REQUIREMENT 1:
In the text on FCN 32s feature maps, what padding size is used in the first convolution?

EXTRACT TO READ:
+-------+

Section 3.2.2 discusses feature map visualization for FCN 32s Sgdm. In comparison, the object contours of the cutting slope scenes predicted by FCN 32s Sgdm are relatively straight with the original rugged contour replaced by smooth lines. Similar to Section 3.2.1, only selected feature maps are discussed. The feature maps of each layer are shown in Fig.15.

In the first convolution of the FCN 32s semantic segmentation model, the width and height are padded with 0 and the padding size is 198. This operation of filling pixels outward makes the contour of the object of interest more centered in the feature map, which can increase the chances of the network extracting the key components of the feature maps.

The feature maps of L10 are obtained from L5 after multiple feature extractions (Fig.15). Interestingly, the feature extraction path of this part (L6–L10) not only extracts the position of vegetation class in the input image (L10-47), but also deliberately extracts the information of the lattice beam edge (L10-2). Fig.15 clearly indicates in L17-103 that the activated position in the feature map forms the outer edge contour of the lattice beam. It can be seen from L24-47 that the outer edge contour feature of the lattice beam is extracted. From another point of view, the outer contour corresponding to the vegetation position is also clearly divided. The maximum pool layer, L25, reduces the size of the feature maps. The comparison between L24-388 and L25-388 shows an obvious difference in the resolution between these two. Furthermore, L39 is obtained from 4096 L38 feature maps through 7 convolution kernels of 1 × 1. The contour of the lattice beam has been completely and smoothly extracted. The high-resolution image (L40-1) is obtained after the feature map passes through the transposed convolution layer and its values converted into probability form (L42-1) through the Softmax layer. Finally, the last layer labels the pixels with their corresponding probability values.

+-------+

INPUT FOR THIS TASK:
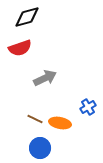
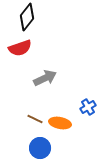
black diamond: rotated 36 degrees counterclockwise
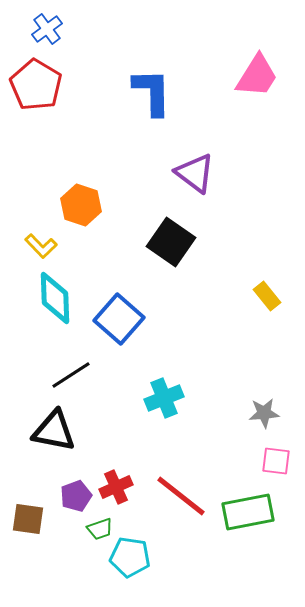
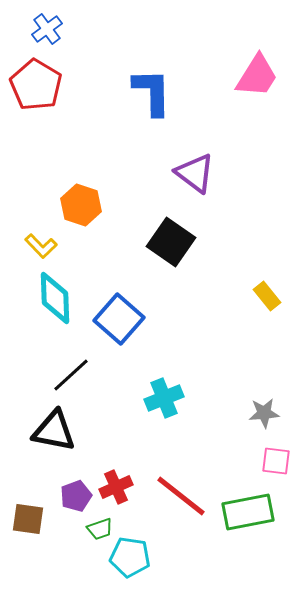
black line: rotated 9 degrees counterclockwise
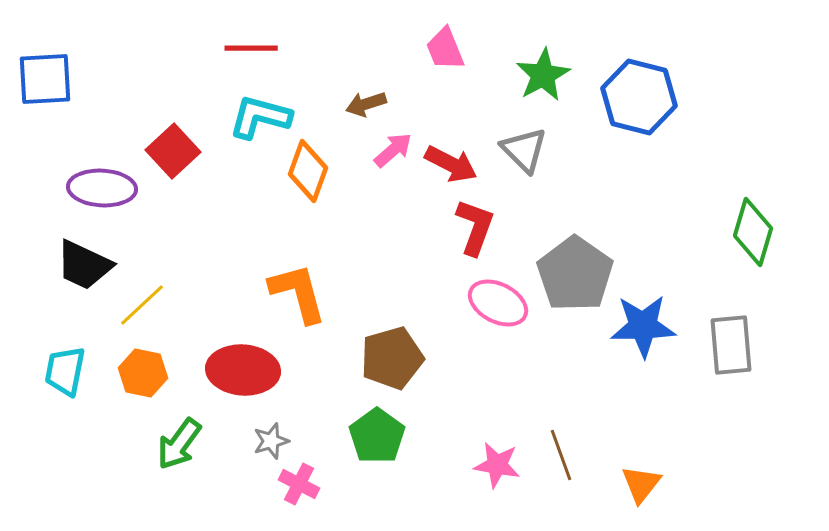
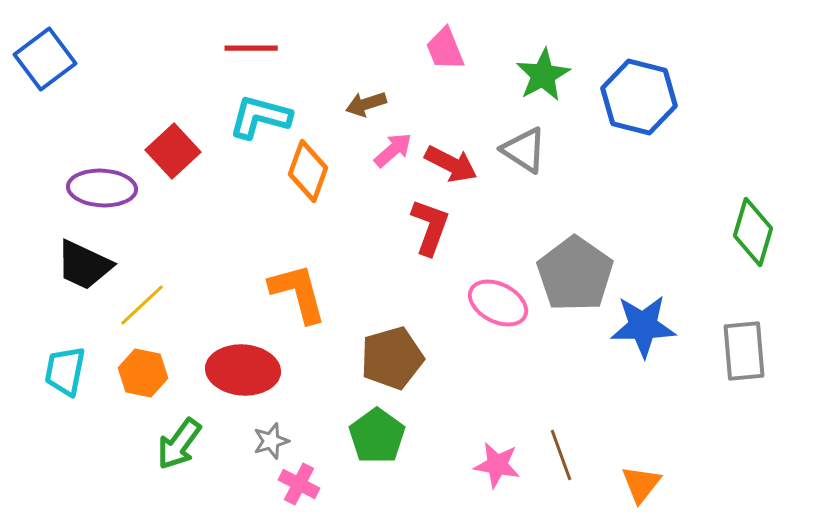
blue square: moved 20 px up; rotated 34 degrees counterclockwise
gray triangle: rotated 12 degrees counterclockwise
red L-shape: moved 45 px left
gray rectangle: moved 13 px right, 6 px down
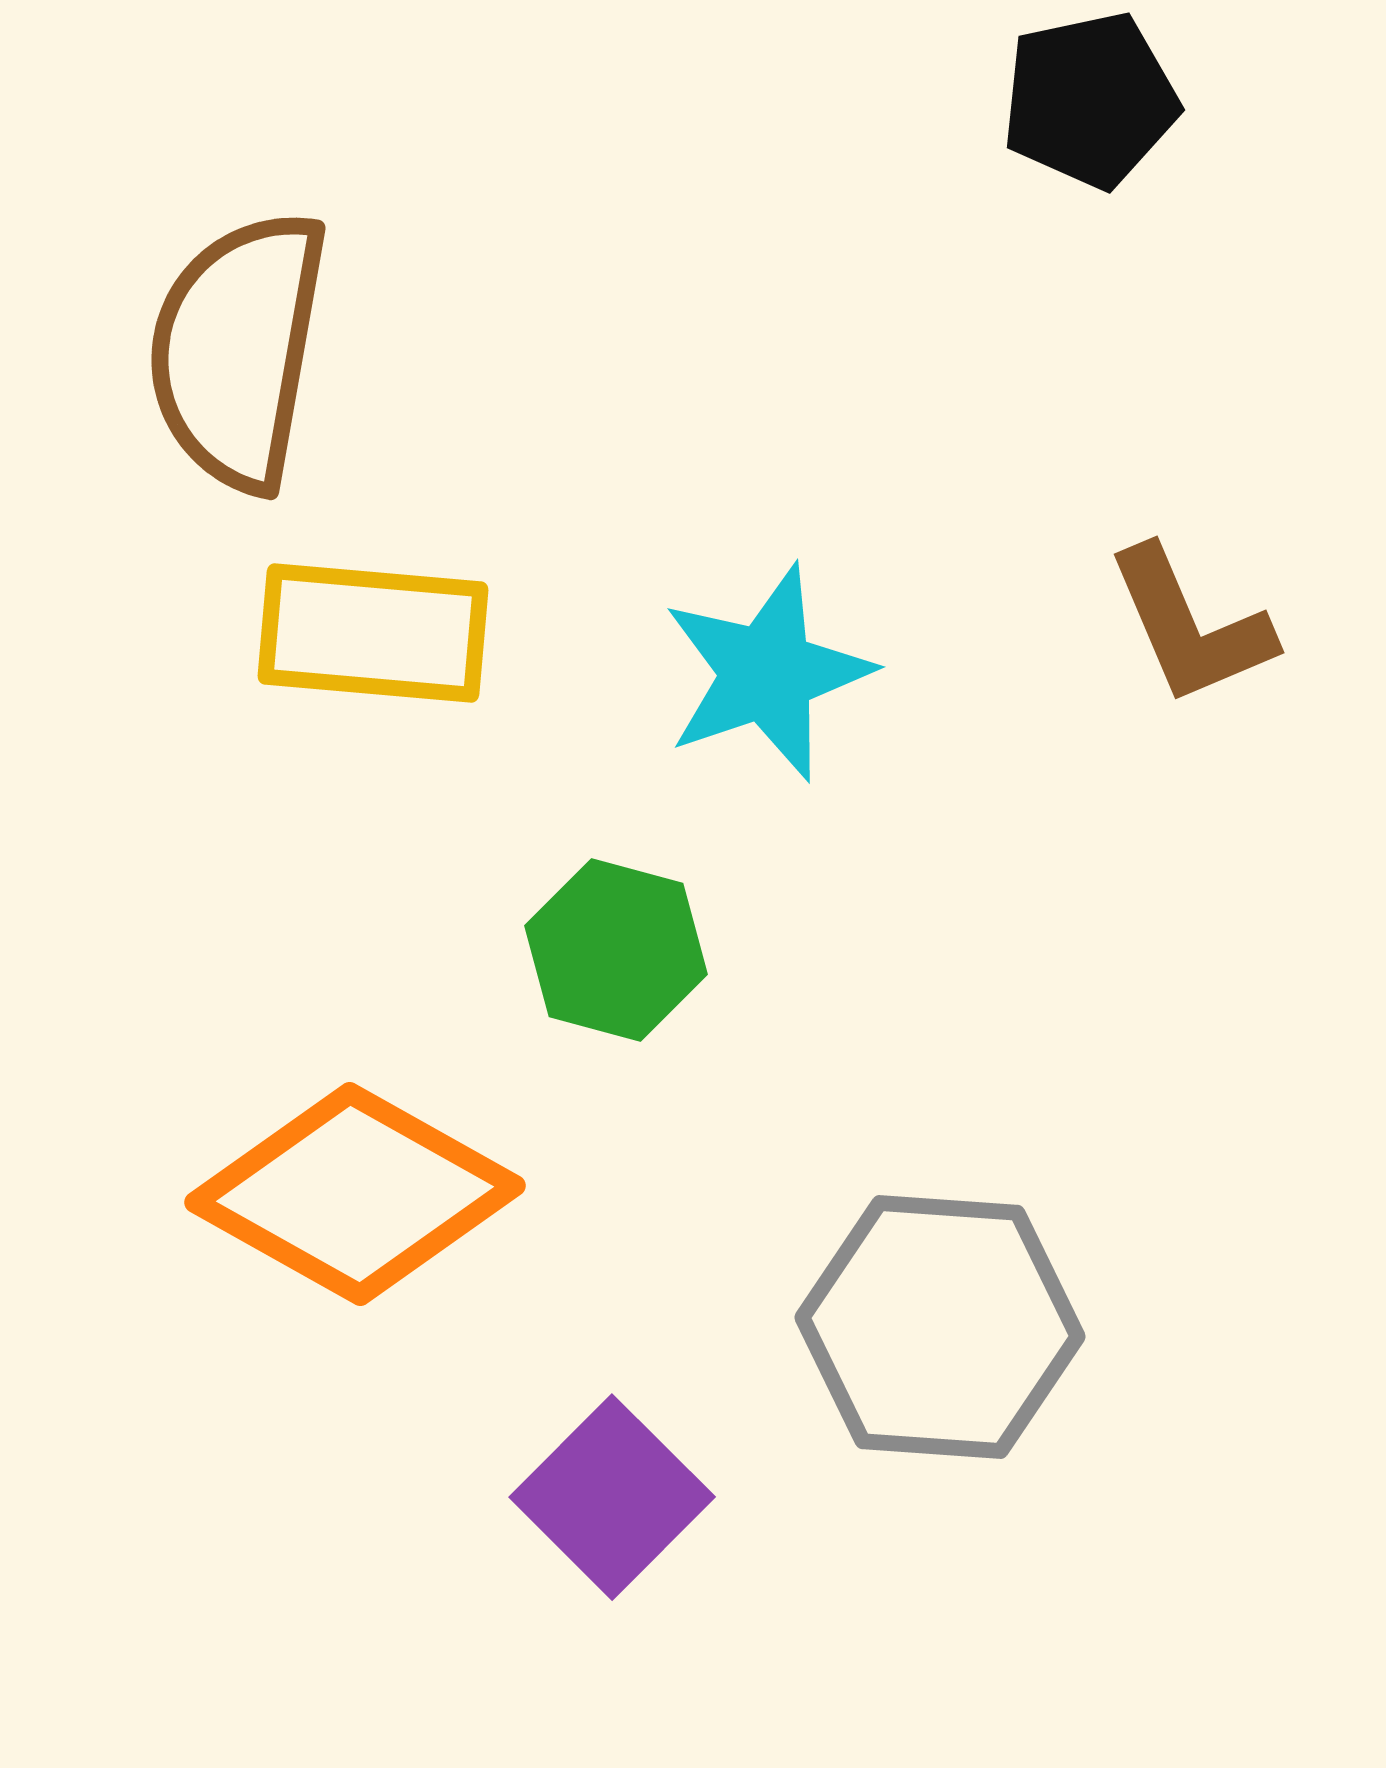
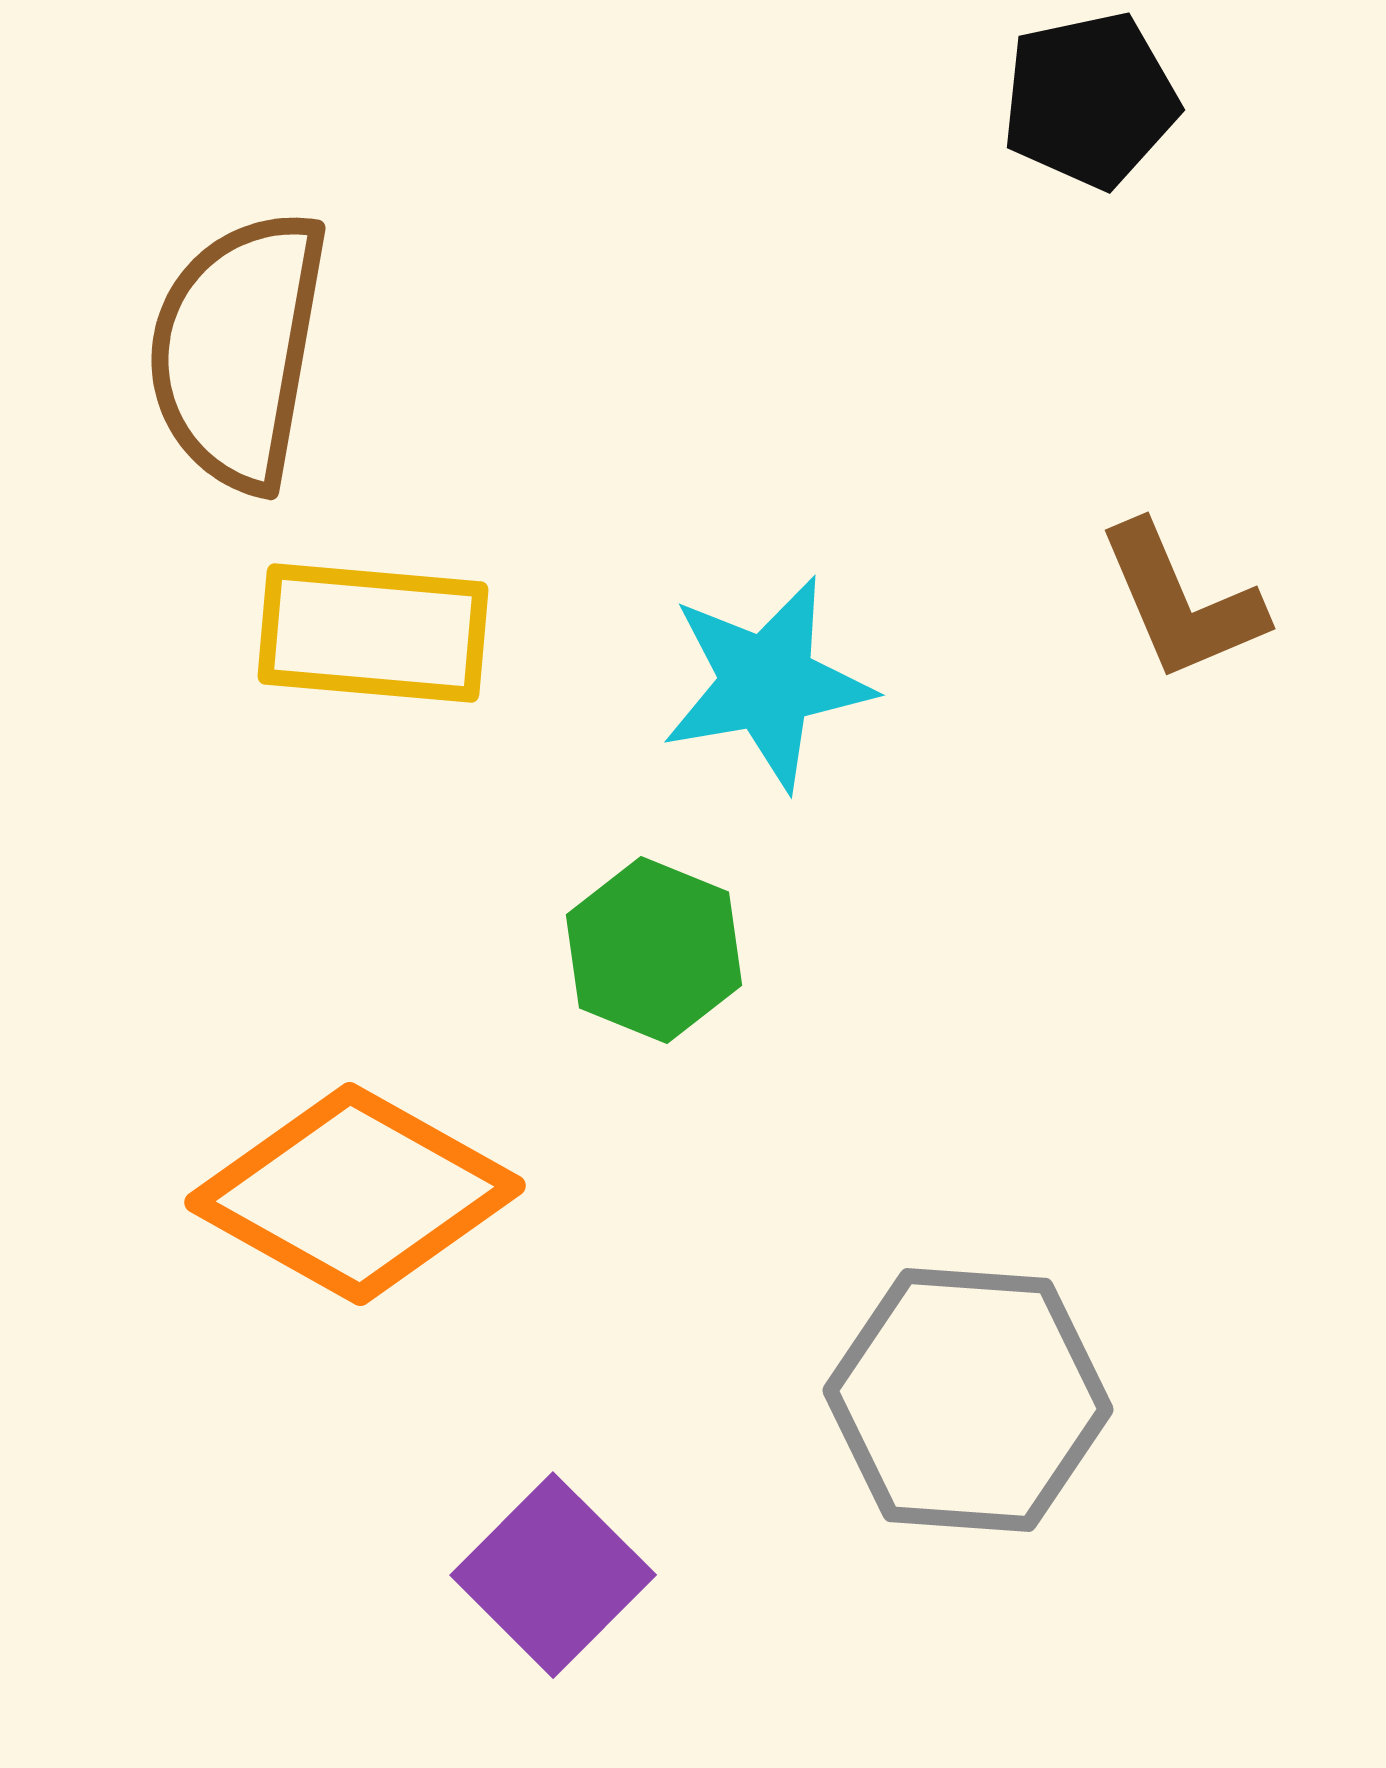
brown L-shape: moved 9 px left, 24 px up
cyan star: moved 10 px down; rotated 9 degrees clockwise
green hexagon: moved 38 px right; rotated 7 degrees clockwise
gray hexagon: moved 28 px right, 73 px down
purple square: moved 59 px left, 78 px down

+-------+

REQUIREMENT 2:
Rewrite the records from their first line through the line containing "gray rectangle: moved 13 px right, 6 px down", putting "anticlockwise" in place of "counterclockwise" and leaving out the pictures.

WORKED SOLUTION 1:
The padding size is 198.

WORKED SOLUTION 2:
black diamond: rotated 36 degrees anticlockwise
black line: rotated 9 degrees anticlockwise
blue square: moved 20 px up; rotated 34 degrees anticlockwise
gray triangle: rotated 12 degrees anticlockwise
red L-shape: moved 45 px left
gray rectangle: moved 13 px right, 6 px down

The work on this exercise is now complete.